I don't know if maybe you're doing that kind of thing, but if you're that sort of person who gets fixated on one thing and doesn't stop, like me... mm. What helped me was to set aside time to talk about it. I hang out in fandoms, now that I know what fandoms are; in those spaces it's expected and welcomed for me to relate the fandom thing to something random and go on and on about it. I also do things that aren't obvious. I wear a lot of purple because of its significance in my fandom, and therefore I can be doing a fandom-related thing during the day without behaving in a way that bothers people.

I have no idea if any of that's helpful because I know so little about the encounter, but there are some thoughts.

Did the person say anything about what s/he found creepy? That might be a start.
ext_81845: penelope, my art/character (Default)

Re: Friendly = creepy?

[identity profile] childings.livejournal.com 2012-09-02 04:27 am (UTC)(link)
You're not creepy. Maybe you should hang around more extroverted people, though. Sometimes introverts can be very turned off by extroverted people if they don't rein in the openness and such. And if you think you are oversharing, maybe you are. Maybe try to talk less about yourself or give others a bit more time to talk. That's what I'm trying to work on, anyway.

Re: Friendly = creepy?

(Anonymous) 2012-09-02 04:46 am (UTC)(link)
not creepy, but to be completely honest, i can't imagine anyone not finding you at best annoying and at worst really rude. you probably come across as very self-centered. if you want to get to know somebody, ask them about their interests or opinions or whatever. sharing is really only appropriate when somebody wants to know (or if it's extremely important and you need feedback), and the only way to know if they want to know is if they ask you. or if you've been friends for a while and can guess. friendship is about give and take, obviously, but if you're trying to pursue a friendship with somebody you need to give first and see if they're receptive. taking their time and attention when you have no right to is imo rude and invasive.

my feelings on this are probably harsher than some people's, though.

Re: Friendly = creepy?

(Anonymous) 2012-09-02 06:34 am (UTC)(link)
Have people told you or mentioned they find your behaviour uncomfortable or creepy? In which case you probably are, even if unintentionally.
Maybe try and tone down your chatter a bit.

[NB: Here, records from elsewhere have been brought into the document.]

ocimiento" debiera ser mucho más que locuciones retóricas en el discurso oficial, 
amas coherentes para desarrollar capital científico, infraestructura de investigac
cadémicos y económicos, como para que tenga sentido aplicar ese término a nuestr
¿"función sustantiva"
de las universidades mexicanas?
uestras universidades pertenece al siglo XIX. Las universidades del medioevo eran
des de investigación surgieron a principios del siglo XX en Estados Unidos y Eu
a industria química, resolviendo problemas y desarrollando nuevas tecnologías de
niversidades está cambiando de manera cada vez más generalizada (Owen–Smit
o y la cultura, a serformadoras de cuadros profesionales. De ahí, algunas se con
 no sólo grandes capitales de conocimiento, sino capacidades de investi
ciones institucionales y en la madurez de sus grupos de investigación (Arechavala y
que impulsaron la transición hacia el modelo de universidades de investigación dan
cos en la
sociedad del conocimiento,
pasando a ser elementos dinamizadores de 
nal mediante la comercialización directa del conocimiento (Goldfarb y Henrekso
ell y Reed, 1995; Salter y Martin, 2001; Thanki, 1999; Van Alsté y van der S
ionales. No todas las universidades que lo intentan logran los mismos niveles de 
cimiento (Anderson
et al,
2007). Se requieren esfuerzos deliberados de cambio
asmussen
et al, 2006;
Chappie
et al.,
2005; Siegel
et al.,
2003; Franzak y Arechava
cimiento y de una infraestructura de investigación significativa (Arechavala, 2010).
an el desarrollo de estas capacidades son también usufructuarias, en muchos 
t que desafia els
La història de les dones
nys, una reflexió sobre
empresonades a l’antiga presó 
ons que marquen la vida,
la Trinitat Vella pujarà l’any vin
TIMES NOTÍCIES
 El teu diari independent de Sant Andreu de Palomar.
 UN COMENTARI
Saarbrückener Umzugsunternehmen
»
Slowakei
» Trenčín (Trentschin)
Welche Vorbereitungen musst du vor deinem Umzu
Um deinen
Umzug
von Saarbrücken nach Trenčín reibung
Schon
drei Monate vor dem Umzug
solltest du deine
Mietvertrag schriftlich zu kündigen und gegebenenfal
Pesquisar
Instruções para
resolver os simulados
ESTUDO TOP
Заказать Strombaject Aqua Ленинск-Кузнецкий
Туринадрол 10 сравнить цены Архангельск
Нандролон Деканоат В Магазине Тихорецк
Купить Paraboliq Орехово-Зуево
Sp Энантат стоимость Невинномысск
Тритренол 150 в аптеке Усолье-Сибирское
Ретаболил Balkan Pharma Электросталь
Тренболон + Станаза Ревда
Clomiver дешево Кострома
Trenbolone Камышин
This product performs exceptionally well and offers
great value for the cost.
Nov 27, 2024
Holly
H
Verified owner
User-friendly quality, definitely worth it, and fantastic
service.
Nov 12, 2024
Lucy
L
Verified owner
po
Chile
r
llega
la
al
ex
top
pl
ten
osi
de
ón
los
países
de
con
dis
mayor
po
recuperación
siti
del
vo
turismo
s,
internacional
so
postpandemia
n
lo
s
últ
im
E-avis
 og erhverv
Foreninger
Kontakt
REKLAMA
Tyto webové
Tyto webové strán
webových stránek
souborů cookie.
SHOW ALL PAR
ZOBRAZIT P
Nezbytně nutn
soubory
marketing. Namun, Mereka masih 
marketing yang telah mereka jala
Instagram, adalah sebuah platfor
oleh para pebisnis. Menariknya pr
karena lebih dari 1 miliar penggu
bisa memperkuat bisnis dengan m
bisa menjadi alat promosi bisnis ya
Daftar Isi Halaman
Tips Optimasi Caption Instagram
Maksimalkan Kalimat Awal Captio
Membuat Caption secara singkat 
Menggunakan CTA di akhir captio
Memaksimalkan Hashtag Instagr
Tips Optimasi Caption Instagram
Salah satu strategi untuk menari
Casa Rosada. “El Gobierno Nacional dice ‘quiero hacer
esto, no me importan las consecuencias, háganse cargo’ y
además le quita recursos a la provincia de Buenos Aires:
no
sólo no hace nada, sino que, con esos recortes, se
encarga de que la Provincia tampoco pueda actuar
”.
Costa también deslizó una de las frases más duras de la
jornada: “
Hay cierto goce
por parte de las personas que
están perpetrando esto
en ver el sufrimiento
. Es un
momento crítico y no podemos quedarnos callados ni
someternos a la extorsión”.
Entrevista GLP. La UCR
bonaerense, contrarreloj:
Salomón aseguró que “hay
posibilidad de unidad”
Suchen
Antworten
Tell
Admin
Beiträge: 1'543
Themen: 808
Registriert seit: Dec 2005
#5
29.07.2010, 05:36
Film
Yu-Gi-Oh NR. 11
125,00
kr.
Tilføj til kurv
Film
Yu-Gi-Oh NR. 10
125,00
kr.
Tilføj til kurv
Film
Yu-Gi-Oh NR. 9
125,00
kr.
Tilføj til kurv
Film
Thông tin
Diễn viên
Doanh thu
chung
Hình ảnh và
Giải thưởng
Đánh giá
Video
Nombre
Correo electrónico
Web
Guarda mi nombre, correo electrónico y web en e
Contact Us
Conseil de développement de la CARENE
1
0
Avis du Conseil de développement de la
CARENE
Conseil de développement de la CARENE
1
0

However if people don't seem to mind and you back off when they indicate they're not social/interested today - then you're doing cool.

Re: Friendly = creepy?

(Anonymous) 2012-09-02 10:37 am (UTC)(link)
I think...it kind of depends on the social standards where you live? For example, where I live it's considered the norm [even polite] to say 'Hi, how are you?' type of stuff when you're passing someone on the street/store/wherever while walking. While it's not exactly the hight of rudeness to *not* do that, it's got some implications [you're not from here/you're having a bad type of stuff] if you don't.

However, I've heard that elsewhere that behavior gets called 'creepy' because that's not what the social norm is.

So, really...I'd say think about the social norms, and if there's nothing from that, that might have sparked it, you'd probably have to ask the actual person who said it.